From the first line to the last, return the data exactly as written.
******
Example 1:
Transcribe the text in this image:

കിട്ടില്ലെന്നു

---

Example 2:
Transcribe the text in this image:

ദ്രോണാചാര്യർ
******
> **Solution to this task**
Example 1:
Transcribe the text in this image:

കിട്ടില്ലെന്നു

---

Example 2:
Transcribe the text in this image:

ദ്രോണാചാര്യർ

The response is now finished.